Abstract: Person detection from vehicles has made rapid progress recently with the advent of multiple high-quality datasets of urban and highway driving, yet no large-scale benchmark has been available for the same problem in off-road or agricultural environments. In this talk, we present the NREC Agricultural Person-Detection Dataset to spur research in these environments. It consists of labeled stereo video of people in orange and apple orchards taken from two perception platforms (a tractor and a pickup truck), along with vehicle position data from RTK GPS. We define a benchmark on part of the dataset that combines a total of 76k labeled person images and 19k sampled person-free images. The dataset highlights several key challenges of the domain, including varying environment, substantial occlusion by vegetation, people in motion and in non-standard poses, and people seen from a variety of distances; meta-data are included to allow targeted evaluation of each of these effects.

 

We’ll also go over analysis of the dataset’s intended usage: We present baseline detection performance results for three leading approaches from urban pedestrian detection and our own convolutional neural network approach that benefits from the incorporation of additional image context. We show that the success of existing approaches on urban data does not transfer directly to this domain. Finally, we’ll show some other things that the rich data allow you to do.

 

The dataset and associated benchmark results are available here: https://www.nrec.ri.cmu.edu/nrec/solutions/agriculture/human-detection-and-tracking.html

 

Bio: Zachary Pezzementi is a senior robotics engineer at the National Robotics Engineering Center at Carnegie-Mellon University. His research interests focus on robotic perception and machine learning, with applications in robotics.
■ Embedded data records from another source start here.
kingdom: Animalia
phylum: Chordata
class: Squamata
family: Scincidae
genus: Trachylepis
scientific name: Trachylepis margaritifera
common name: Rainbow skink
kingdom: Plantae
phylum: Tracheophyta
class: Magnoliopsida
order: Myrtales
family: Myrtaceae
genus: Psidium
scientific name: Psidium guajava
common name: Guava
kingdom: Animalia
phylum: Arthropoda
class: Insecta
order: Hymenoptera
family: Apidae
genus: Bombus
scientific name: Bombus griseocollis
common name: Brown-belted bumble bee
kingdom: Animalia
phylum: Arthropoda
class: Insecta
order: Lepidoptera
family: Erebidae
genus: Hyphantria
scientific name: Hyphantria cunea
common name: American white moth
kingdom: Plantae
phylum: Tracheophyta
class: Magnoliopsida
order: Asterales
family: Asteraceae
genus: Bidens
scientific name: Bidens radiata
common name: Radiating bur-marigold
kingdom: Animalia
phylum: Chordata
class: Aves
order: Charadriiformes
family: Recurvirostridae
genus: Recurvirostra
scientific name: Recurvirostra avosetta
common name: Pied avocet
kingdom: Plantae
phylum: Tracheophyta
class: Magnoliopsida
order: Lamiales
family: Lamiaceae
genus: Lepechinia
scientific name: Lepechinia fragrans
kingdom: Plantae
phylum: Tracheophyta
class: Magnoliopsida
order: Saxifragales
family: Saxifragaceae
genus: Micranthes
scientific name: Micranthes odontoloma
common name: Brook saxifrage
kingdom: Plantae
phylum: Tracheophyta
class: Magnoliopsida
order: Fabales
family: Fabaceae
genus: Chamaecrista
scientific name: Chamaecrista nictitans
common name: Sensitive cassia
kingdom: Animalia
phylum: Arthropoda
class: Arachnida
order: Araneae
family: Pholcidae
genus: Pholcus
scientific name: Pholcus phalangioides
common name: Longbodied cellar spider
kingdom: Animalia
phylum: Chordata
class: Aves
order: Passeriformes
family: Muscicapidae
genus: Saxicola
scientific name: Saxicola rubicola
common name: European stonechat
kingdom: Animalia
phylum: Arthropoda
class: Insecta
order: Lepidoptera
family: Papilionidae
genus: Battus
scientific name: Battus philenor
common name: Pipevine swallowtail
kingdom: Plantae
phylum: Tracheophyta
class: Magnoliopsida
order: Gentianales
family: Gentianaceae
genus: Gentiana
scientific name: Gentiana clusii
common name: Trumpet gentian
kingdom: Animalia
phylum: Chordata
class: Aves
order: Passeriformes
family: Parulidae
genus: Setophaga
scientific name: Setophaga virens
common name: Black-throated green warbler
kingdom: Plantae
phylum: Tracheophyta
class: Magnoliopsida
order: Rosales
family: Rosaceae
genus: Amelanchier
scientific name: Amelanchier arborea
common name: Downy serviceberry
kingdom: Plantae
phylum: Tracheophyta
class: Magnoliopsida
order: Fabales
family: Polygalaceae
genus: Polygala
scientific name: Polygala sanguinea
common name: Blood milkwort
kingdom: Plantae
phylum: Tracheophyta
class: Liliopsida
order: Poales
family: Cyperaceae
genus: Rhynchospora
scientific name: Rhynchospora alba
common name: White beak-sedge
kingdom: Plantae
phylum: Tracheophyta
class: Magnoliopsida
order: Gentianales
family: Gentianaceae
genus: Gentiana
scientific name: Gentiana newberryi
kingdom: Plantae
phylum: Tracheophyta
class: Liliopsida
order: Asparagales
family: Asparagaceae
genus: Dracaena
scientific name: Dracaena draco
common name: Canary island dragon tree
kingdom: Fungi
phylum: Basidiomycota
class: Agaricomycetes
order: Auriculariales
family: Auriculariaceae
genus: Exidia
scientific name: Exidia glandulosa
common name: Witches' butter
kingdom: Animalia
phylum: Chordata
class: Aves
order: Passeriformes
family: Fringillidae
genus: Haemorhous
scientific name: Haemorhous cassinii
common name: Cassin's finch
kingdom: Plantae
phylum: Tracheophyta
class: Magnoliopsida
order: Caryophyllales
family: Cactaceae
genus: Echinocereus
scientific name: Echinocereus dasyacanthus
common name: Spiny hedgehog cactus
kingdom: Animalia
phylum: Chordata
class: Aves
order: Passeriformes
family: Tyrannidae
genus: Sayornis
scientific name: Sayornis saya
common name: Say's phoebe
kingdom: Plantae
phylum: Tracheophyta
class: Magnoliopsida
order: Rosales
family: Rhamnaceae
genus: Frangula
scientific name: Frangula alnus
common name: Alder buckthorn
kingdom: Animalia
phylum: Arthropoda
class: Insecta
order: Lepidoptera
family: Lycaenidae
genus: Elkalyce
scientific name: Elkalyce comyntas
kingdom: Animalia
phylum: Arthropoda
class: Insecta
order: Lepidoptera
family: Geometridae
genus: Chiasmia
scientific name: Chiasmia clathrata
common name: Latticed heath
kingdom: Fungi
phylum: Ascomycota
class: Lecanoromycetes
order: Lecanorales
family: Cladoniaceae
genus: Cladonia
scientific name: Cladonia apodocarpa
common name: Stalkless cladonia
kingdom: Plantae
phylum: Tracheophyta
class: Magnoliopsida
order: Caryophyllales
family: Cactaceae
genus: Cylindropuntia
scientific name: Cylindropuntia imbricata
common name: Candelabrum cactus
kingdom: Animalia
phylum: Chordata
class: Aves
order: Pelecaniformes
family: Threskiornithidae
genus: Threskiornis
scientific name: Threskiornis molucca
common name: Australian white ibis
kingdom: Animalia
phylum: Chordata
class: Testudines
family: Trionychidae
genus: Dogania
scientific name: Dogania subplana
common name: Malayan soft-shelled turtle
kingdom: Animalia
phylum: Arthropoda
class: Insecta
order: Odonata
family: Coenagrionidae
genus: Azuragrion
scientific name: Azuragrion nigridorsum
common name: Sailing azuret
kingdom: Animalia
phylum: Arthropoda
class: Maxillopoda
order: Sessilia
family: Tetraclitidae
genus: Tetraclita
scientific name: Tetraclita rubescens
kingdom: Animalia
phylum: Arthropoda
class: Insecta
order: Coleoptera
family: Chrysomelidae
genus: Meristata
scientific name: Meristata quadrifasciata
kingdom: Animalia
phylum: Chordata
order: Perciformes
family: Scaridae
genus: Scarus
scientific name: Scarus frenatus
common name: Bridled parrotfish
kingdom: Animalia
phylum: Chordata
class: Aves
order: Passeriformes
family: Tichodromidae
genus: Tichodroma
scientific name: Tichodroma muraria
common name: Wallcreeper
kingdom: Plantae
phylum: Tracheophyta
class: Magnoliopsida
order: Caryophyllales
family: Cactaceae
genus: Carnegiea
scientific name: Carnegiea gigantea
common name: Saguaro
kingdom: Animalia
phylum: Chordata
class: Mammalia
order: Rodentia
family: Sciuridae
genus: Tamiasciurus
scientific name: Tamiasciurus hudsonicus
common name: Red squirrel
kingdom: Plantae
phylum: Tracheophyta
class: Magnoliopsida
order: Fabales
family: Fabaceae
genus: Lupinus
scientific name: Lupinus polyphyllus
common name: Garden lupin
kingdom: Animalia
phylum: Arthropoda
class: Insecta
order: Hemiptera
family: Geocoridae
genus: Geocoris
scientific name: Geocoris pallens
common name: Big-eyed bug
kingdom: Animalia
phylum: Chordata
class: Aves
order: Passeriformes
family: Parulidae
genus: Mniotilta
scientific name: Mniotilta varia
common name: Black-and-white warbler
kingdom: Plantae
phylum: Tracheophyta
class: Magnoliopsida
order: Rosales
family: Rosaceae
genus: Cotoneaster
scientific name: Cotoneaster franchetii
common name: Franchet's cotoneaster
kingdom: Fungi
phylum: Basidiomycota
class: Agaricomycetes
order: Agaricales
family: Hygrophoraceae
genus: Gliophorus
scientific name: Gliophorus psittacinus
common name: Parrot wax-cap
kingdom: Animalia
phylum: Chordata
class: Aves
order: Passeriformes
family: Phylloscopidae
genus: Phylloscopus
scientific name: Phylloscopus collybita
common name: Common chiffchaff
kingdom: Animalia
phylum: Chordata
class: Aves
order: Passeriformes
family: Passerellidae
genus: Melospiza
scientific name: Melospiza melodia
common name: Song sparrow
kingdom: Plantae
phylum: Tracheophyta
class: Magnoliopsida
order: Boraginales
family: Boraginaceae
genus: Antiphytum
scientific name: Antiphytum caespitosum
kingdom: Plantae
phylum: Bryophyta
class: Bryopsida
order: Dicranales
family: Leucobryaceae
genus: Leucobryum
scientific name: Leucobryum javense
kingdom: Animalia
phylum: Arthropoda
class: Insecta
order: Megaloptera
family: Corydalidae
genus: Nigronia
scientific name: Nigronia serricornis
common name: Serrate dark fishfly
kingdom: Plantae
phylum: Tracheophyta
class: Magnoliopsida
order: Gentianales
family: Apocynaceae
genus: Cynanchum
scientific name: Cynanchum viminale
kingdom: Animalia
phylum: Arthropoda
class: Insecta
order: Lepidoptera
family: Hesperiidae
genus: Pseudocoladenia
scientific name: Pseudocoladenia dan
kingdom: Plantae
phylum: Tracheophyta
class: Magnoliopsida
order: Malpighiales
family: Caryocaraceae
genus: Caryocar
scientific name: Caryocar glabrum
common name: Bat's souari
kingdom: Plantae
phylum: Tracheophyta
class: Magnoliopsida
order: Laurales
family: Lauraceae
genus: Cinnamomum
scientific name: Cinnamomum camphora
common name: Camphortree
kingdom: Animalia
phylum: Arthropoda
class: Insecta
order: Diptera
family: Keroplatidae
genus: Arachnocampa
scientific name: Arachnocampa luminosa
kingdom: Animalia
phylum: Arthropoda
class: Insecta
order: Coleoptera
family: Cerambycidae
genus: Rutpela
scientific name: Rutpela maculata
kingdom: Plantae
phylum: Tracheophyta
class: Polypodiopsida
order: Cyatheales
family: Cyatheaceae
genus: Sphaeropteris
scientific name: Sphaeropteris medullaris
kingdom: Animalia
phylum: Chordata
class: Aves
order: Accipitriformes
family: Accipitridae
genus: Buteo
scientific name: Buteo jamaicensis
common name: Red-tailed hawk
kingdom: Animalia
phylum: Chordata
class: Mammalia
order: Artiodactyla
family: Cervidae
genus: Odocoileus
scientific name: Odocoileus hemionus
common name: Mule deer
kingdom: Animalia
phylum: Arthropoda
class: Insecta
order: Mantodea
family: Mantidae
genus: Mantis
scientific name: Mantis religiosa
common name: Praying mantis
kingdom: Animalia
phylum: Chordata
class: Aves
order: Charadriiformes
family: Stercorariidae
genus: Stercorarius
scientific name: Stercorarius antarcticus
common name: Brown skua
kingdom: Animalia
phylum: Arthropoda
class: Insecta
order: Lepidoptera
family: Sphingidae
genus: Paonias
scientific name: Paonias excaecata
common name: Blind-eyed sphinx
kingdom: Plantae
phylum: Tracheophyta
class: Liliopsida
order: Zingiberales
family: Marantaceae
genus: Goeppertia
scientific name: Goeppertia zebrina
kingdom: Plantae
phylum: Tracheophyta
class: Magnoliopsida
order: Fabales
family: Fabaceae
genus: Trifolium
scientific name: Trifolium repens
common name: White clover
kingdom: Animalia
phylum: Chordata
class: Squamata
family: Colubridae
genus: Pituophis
Zach received his Bachelor’s degrees in Computer Science and Engineering from Swarthmore College in 2005. He received his Masters and Ph.D. in Computer Science from Johns Hopkins University, where he worked on haptics and visual tracking for surgical robotics. He defended his thesis on “Object Recognition with Tactile Force Sensing” in 2011 and then joined NREC, where he has worked on projects in mobile robotics, agricultural automation, and robotic safeguarding.